The good thing about Apple's one-phone model is that there's no "choice paralysis" or "buyer's remorse." The bad thing is that if you want something else, they don't sell it. For example, if you want a big-screen iPhone, well, there's no such thing.
Google's design-your-own strategy may be the best of both worlds. You can just get that one phone, but then get the options you want.
With a high-quality screen and a blisteringly fast processor forming the basis of the phone, the Moto X done right could commoditize smartphone hardware. Most of the major features that other companies are trying to promote as selling points are just check-boxes on the Moto X shopping cart page.
Motorola's Googlish message to the world is: These features are no big deal. You want 'em? We got 'em.
What matters is not speeds, feeds, colors and hardware options. What matters is Google services, which will no doubt be central to the Moto X.
I predict that there will, in fact, be de-commoditizing hardware differentiators in the Moto X, but mostly those that favor Google services. For example, I believe they're going to make it super easy to use Google Now without pressing buttons.
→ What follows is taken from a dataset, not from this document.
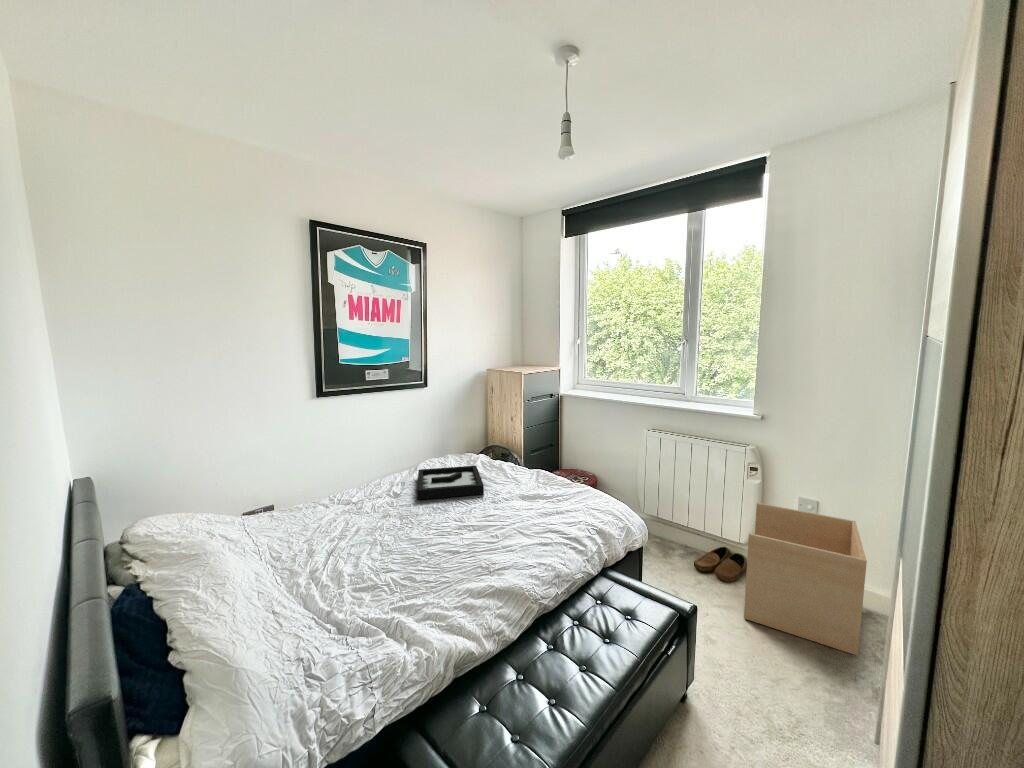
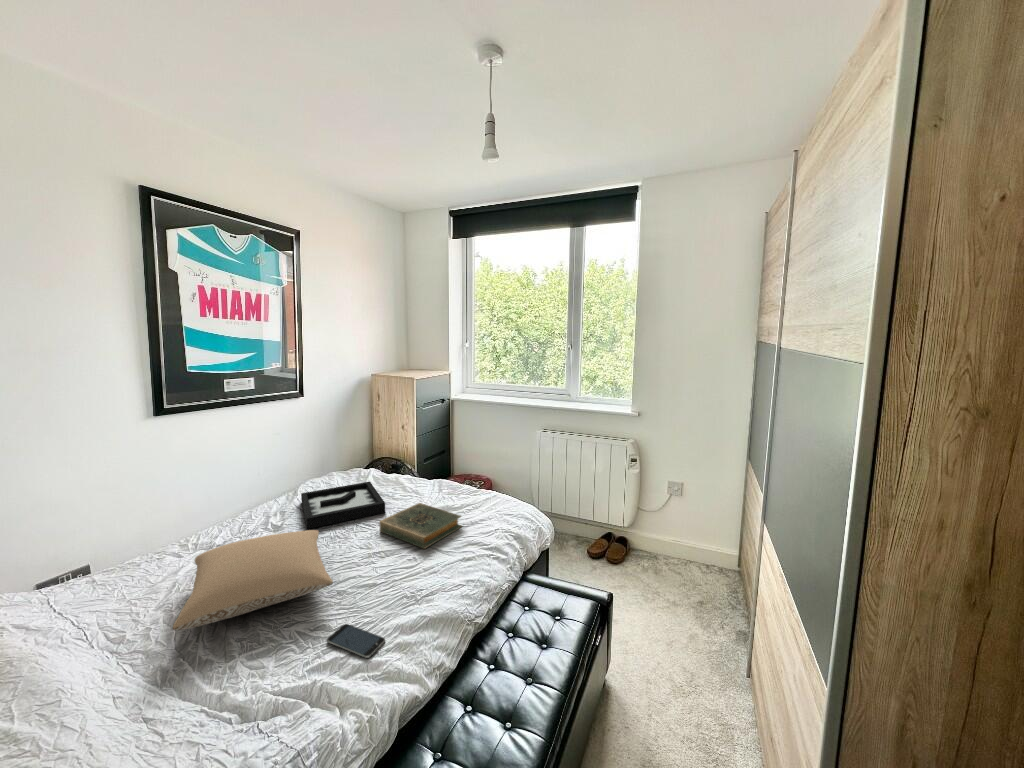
hardback book: none [474,489,550,530] -> present [379,503,462,549]
pillow: none [306,499,422,559] -> present [173,530,333,630]
cardboard box: present [744,503,867,656] -> none [631,489,723,606]
smartphone: none [410,580,455,610] -> present [327,624,385,658]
This is my prediction, speculation and analysis. But we won't have to wait long to find out what Google is really up to here. The company has invited a few dozen journalists to come to the Google campus next week and see the new phone. (I'm one of those journalists.)
So if you're planning on buying a phone this month, you might want to hold off until you see what kind of crazy scheme Motorola and Google are really hatching here. It could be crazy good.